Virginia Center for Autonomous Systems

Fire Fighting Robots

You can’t see because of the smoke. Obstacles block your path, and dangers surround you. You don’t know where the fire is, but it could sink your ship if you don’t extinguish it soon. It’s hot, it’s toxic, and you are relying on your partner for your very survival. Oh, and your partner is a robot.

This is neither a game nor a movie, but a possible scenario based on robots being developed in Virginia Tech Mechanical Engineering laboratories that will be capable of fighting fires on Navy ships. Fire expert Brian Lattimer and robotics expert Dennis Hong, whose RoMeLa group produced award-winning CHARLI the humanoid robot, have teamed up with researchers from the University of Pennsylvania and the Naval Research Laboratory (NRL) on the project, which is funded by the Office of Naval Research.

Dennis Hong with robot

Dennis Hong is leading a team focused on designing and constructing the robot.

Working and communicating with humans, these firefighting robots will enter dangerous areas to extinguish fires. The heat won’t bother them, and they’ll sense through smoke.

Unlike many robots today, this robot won’t just wait for a particular cue that tells it to execute a particular action. Working with its human partners, “this robot will scan the environment and make its own decisions,” Lattimer explains. “The robot will be able to create a 3-D map of the space, know how far away things are, detect a fire, walk towards it, and apply a fire suppressant technology.” The robot will use the same fire suppression agents that a sailor would use.

Hong’s team is focusing on designing and constructing the robot, and Lattimer’s group is working with the sensor and control technologies. With so many variables and the predicted harsh operating environment, no part of this project is easy. “It’s a challenge, but we have the unique expertise and team to make it happen,” says Lattimer.

Brian Lattimer gives demo

Brian Lattimer explains his research during a live fire-suppression demo.

The shipboard application is ideal for a humanoid robot, according to Hong. “Navy ships are an environment designed for humans,” he says. For example, the doorways are hatches with knee-knocker thresholds that a robot with limbs can navigate.

Current humanoid robots use Zero Moment Point technology to balance and walk with two legs, but this limits the robots to walking on surfaces that are smooth, hard, and flat. In a real situation on a ship, none of that is guaranteed.
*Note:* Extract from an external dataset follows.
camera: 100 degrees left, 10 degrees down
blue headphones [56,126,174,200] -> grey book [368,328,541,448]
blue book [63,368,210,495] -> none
During a fire, for example, the floor can warp and debris can litter a pathway. And ships travel on a constantly moving sea.
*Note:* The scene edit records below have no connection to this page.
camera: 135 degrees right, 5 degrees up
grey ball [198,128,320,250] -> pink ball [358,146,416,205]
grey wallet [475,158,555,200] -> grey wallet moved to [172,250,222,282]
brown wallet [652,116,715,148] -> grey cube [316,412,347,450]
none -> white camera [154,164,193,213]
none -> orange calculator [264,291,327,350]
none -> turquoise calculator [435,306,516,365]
The firefighting robots will be using what Hong calls compliant linear actuator technology that will allow them to walk and balance on rough and unstable terrain — and will eventually allow them to run. This new, biologically-inspired design will allow the robot’s movements to be less rigid and more humanlike. “It’s a big departure from the traditional humanoid robots. If this robot is successful, in the future, it will be mopping the deck, preparing the food, and doing other tasks,” says Hong.

The robots will be teamed with human firefighters. In the noise of a fire, the robots and human partners will need to communicate and Hong expects them to use hand signals that are already standard in emergency situations. NRL researchers are working on the human robot interaction challenge. The robots will be protected against fire and heat by a standard human fire suit.

Making the robot move easily through the ship, communicate, and work with humans is only part of the project’s challenges. Equally important is the robot’s ability to sense and interact with its environment. “We’re going to need new sensors to navigate harsh, high-temperature environments,” says Lattimer. “Even sensors that work for fog aren’t able to see through the smoke particulates. Zero visibility in fog isn’t the same as zero visibility in smoke. We’re developing sensor technologies to handle that.”

The robot’s interactions require multispectral sensors with robust algorithms to interpret the data. The firefighting robots will handle computation on board, requiring analysis and decision making in an ever-changing environment. “The robots will need to analyze the situation, make decisions on where to go and where to aim the fire suppressant,” Lattimer explains. “There is an added dimension that they will have to also determine how far distant to aim. That’s a much harder problem,” he says.

The group estimates that the robots will be functional members of a ship’s crew by 2020.